Now, the Times says that the recent federal lawsuit seeking to block the question "has cast doubt on the department's explanation and the veracity of the man who offered it, Commerce Secretary Wilbur Ross Jr." And it has given the plaintiffs in the suit -- attorneys general for 17 states, the District of Columbia and a host of cities and counties -- broad leeway to search for evidence that the critics are correct.

In last week's hearing, Judge Furman gave the plaintiffs permission to search government files and take sworn testimony from up to 10 administration officials in an effort to discover how and why the citizenship decision was made.

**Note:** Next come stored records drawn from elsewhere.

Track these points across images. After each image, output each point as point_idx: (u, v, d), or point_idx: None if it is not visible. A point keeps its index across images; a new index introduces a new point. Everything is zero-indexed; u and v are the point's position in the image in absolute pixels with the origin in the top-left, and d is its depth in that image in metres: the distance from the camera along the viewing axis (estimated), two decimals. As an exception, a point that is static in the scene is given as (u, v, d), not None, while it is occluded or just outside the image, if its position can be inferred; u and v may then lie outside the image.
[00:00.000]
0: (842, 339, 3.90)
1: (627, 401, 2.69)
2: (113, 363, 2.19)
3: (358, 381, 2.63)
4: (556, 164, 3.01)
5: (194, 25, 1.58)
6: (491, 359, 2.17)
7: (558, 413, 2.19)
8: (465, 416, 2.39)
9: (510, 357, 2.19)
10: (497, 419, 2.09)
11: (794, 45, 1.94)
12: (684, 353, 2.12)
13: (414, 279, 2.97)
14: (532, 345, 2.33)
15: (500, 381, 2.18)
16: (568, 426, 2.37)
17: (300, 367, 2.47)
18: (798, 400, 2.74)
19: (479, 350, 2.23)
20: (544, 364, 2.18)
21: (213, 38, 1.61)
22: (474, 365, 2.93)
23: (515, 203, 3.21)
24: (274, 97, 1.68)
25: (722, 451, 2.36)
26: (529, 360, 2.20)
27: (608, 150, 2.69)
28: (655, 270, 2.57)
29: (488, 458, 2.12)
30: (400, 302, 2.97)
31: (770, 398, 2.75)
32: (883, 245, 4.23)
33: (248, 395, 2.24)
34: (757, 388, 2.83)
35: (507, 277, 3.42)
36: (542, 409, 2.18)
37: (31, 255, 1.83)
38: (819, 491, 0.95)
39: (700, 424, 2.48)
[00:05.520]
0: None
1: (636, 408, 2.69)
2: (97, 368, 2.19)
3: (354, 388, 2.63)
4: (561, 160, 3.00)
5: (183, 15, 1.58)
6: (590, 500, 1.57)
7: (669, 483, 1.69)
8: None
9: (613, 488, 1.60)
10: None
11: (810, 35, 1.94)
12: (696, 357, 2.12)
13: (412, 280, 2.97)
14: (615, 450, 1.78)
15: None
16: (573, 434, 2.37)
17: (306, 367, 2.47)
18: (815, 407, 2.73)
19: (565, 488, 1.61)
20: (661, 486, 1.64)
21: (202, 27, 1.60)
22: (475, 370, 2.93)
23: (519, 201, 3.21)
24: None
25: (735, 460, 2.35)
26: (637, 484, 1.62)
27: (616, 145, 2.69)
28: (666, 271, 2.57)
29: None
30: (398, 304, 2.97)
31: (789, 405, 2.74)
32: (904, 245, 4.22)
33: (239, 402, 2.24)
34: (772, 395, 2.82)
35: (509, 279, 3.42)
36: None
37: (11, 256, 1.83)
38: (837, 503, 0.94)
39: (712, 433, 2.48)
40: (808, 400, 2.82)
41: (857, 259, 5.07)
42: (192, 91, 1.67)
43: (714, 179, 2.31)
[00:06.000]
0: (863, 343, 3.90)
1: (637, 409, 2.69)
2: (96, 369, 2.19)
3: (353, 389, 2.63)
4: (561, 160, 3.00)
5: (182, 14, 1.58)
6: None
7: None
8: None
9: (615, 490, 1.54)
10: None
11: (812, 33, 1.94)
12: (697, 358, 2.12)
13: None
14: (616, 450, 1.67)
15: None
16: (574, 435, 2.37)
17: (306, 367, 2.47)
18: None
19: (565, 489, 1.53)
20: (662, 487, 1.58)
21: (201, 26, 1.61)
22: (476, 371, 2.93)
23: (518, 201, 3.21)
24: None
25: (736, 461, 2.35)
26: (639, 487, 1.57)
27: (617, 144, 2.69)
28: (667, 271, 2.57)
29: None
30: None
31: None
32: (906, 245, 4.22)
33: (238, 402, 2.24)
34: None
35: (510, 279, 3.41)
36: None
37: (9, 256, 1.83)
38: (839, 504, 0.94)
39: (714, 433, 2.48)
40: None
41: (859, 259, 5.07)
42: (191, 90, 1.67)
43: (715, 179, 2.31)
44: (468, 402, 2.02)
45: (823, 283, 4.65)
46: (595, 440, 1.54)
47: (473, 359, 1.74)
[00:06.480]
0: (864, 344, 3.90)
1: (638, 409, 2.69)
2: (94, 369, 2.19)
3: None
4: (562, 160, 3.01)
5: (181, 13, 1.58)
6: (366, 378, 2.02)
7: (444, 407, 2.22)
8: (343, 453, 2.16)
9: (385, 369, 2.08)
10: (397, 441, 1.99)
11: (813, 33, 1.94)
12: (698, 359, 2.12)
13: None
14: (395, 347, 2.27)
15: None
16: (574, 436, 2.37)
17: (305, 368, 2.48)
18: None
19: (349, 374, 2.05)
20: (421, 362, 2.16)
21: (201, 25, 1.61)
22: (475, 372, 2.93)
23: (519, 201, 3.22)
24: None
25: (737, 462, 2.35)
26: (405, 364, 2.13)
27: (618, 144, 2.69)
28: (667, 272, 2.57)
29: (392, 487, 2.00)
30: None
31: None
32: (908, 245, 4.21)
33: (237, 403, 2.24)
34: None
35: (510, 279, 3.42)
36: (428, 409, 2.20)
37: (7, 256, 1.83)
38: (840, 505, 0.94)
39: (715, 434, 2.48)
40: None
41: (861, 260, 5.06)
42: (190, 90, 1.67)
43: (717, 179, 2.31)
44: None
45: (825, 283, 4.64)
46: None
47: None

The administration has claimed that better data on the citizenship of voting-age adults was needed to enforce the Voting Rights Act and Secretary Ross said that the Justice Department, which oversees enforcement of the Voting Rights Act, had asked that the question be placed on census forms. But late last month he said in a memo that he actually had been discussing the citizenship question "with other government officials" since shortly after taking office in February 2017 -- and that the Justice Department had made its request only after he or his aides asked it to."

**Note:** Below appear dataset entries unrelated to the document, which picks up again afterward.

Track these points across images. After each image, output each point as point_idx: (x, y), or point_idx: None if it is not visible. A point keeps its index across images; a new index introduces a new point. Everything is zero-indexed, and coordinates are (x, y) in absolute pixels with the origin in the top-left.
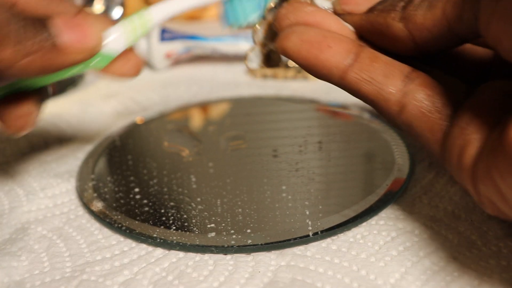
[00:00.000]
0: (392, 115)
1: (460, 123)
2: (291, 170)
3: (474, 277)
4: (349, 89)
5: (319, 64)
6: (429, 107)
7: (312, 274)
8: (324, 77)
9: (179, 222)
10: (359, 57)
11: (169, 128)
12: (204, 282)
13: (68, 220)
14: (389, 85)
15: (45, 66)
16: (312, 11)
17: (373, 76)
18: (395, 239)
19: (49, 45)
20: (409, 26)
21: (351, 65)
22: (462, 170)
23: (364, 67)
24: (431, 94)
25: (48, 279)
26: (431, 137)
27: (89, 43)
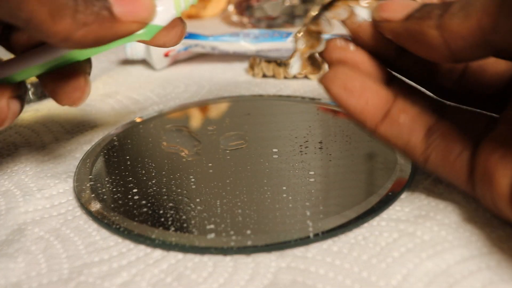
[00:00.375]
0: (420, 164)
1: (482, 160)
2: (291, 170)
3: (476, 279)
4: (381, 139)
5: (356, 112)
6: (450, 156)
7: (313, 276)
8: (358, 124)
9: (178, 223)
10: (390, 113)
11: (168, 128)
12: (203, 284)
13: (65, 221)
14: (414, 139)
15: (100, 37)
16: (355, 51)
17: (400, 131)
18: (397, 240)
19: (106, 15)
20: (444, 34)
21: (382, 120)
22: (499, 198)
23: (394, 122)
24: (451, 143)
25: (45, 281)
26: (457, 180)
27: (143, 14)
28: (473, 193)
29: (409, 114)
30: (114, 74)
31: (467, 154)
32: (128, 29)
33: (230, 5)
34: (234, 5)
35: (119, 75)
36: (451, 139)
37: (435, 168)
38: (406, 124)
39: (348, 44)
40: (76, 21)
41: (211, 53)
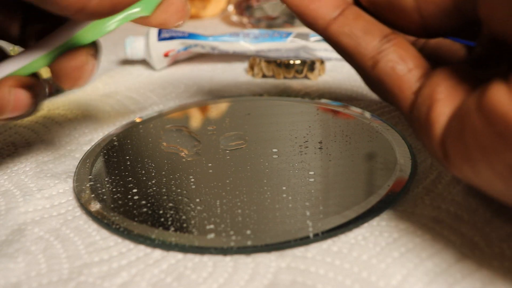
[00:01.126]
0: (366, 70)
1: (431, 83)
2: (291, 170)
3: (476, 278)
4: (330, 41)
5: (308, 13)
6: (400, 66)
7: (313, 276)
8: (310, 26)
9: (178, 223)
10: (344, 13)
11: (168, 128)
12: (203, 284)
13: (65, 221)
14: (366, 41)
15: (113, 6)
16: None
17: (353, 31)
18: (397, 240)
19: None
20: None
21: (335, 18)
22: (431, 129)
23: (347, 22)
24: (404, 55)
25: (45, 281)
26: (400, 94)
27: None
28: (409, 120)
29: (365, 17)
30: (114, 74)
31: (419, 73)
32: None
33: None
34: (234, 5)
35: (119, 75)
36: (407, 50)
37: (381, 76)
38: (360, 24)
39: None
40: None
41: (211, 53)
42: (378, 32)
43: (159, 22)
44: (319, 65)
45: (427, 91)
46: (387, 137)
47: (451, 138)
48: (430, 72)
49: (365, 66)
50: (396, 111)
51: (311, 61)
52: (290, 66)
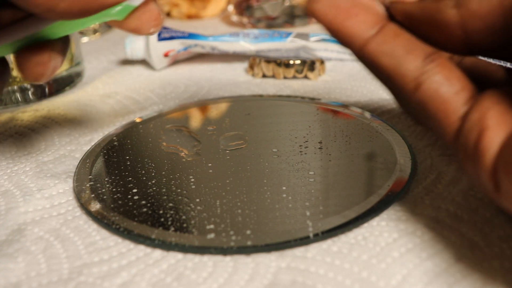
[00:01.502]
0: (407, 92)
1: (480, 108)
2: (291, 170)
3: (477, 278)
4: (368, 61)
5: (344, 30)
6: (446, 89)
7: (313, 276)
8: (346, 44)
9: (178, 223)
10: (383, 30)
11: (168, 128)
12: (203, 284)
13: (65, 221)
14: (408, 61)
15: (84, 9)
16: None
17: (394, 49)
18: (397, 240)
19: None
20: (462, 12)
21: (373, 36)
22: (480, 158)
23: (387, 39)
24: (450, 76)
25: (45, 281)
26: (445, 119)
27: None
28: (455, 148)
29: (406, 36)
30: (114, 74)
31: (466, 96)
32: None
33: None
34: (234, 5)
35: (119, 75)
36: (452, 71)
37: (424, 100)
38: (401, 43)
39: None
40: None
41: (211, 53)
42: (420, 51)
43: (132, 28)
44: (319, 65)
45: (476, 116)
46: (387, 137)
47: (504, 168)
48: (478, 95)
49: (406, 88)
50: (396, 111)
51: (311, 61)
52: (290, 66)
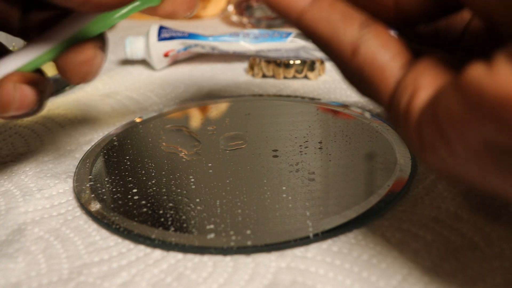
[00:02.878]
0: (345, 59)
1: (414, 71)
2: (291, 170)
3: (477, 278)
4: (306, 30)
5: (282, 2)
6: (381, 54)
7: (313, 276)
8: (285, 15)
9: (178, 223)
10: (319, 0)
11: (168, 128)
12: (203, 284)
13: (65, 221)
14: (344, 28)
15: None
16: None
17: (330, 18)
18: (397, 240)
19: None
20: None
21: (310, 5)
22: (409, 116)
23: (323, 8)
24: (385, 42)
25: (45, 281)
26: (381, 83)
27: None
28: (388, 111)
29: (341, 4)
30: (114, 74)
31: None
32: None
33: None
34: (234, 5)
35: (119, 75)
36: (389, 38)
37: (361, 65)
38: (337, 10)
39: None
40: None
41: (211, 53)
42: (356, 18)
43: (167, 13)
44: (319, 65)
45: (410, 78)
46: (387, 137)
47: (426, 122)
48: (414, 60)
49: (343, 55)
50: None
51: (311, 61)
52: (290, 66)
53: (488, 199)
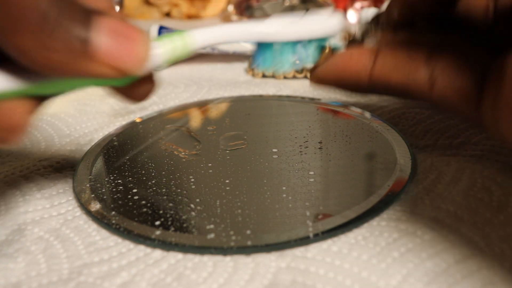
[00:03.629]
0: (425, 94)
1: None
2: (291, 170)
3: (476, 279)
4: (380, 84)
5: (348, 74)
6: (457, 84)
7: (313, 276)
8: (355, 83)
9: (178, 223)
10: (379, 55)
11: (168, 128)
12: (203, 284)
13: (65, 221)
14: (415, 66)
15: (63, 69)
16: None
17: (398, 62)
18: (397, 240)
19: (77, 47)
20: None
21: (375, 63)
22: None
23: (387, 58)
24: (456, 74)
25: (45, 281)
26: (467, 107)
27: (130, 63)
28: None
29: (400, 50)
30: None
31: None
32: (101, 72)
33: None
34: (234, 5)
35: None
36: (458, 56)
37: (443, 92)
38: (401, 55)
39: None
40: (38, 41)
41: (211, 53)
42: (420, 55)
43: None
44: None
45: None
46: (387, 137)
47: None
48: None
49: (423, 91)
50: (396, 111)
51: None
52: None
53: (488, 199)
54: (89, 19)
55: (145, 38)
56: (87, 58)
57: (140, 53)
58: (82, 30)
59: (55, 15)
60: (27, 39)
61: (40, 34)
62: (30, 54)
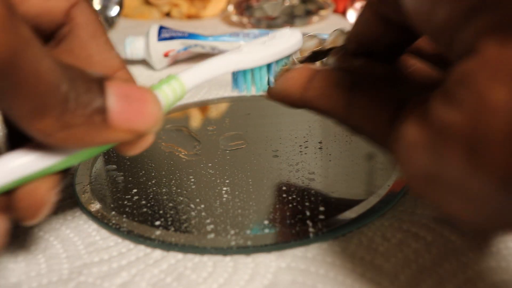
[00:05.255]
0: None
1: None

Judge Furman called Ross's March explanation of his decision both "potentially untrue" and improbable because, he said, the Justice Department "has shown little interest in enforcing the Voting Rights Act."

The Commerce Department spokeswoman, Rebecca Glover said there was no inconsistency between the two statements.

In their lawsuit, which is led by the New York attorney general, Barbara Underwood, the plaintiffs imply that enforcing the Voting Rights Act was a pretext for another goal: ensuring that the nation's undocumented immigrants are not counted for the purpose of drawing congressional and other political districts.

The practical impact would be to reduce the number of congressional districts, and therefore Electoral College votes, in states with large numbers of noncitizens -- often, though not always, Democratic strongholds, the Times said.

Ross has not named the administration officials with whom he discussed the citizenship question after taking office. But other lawsuit documents released last month show that Ross received an email in July 2017 from Kris Kobach, the Kansas secretary of state who has taken a strong position against immigration and who urged Ross to add the citizenship question to the 2020 census on the grounds that undocumented immigrants "do not actually 'reside' in the United States" but are counted for reapportionment purposes.

Kobach said that he had recently reached out to the Commerce secretary "on the direction of Steve Bannon," who was then the White House chief strategist. Documenting the extent of outsiders' role in the citizenship decision will be a priority when the plaintiffs' search for new evidence begins, the Times said.

"That suggests very strongly that the directive here was ultimately a directive that came from the White House," said Thomas Wolf, counsel at the democracy program of the Brennan Center for Justice at NYU School of Law.

The census tally, which includes everyone living in the United States regardless of immigration status, is used to reapportion political boundaries every 10 years to account for population changes. But a growing political movement is seeking to exclude undocumented immigrants from being counted during reapportionment.

If only citizens were counted for reapportionment, "California would give up several congressional seats to states that actually honor our Constitution and federal law," one of the most ardent anti-immigrant lawmakers, Rep. Steve King, R-Iowa, said in February.

That is, for now, a distant prospect, the Times said. But some experts say they believe asking about citizenship could accomplish the same goal by discouraging undocumented immigrants, even legal ones, from participating in the census -- a development that could throw into question the results.

So, we will see. Actually, an accurate census is an extremely important to an efficient allocation of many, many government programs and to the efficient management of many commercial efforts. Protection against the intrusion of politics is widely seen as important -- so this is yet another debate producers should watch closely as it emerges, Washington Insider believes.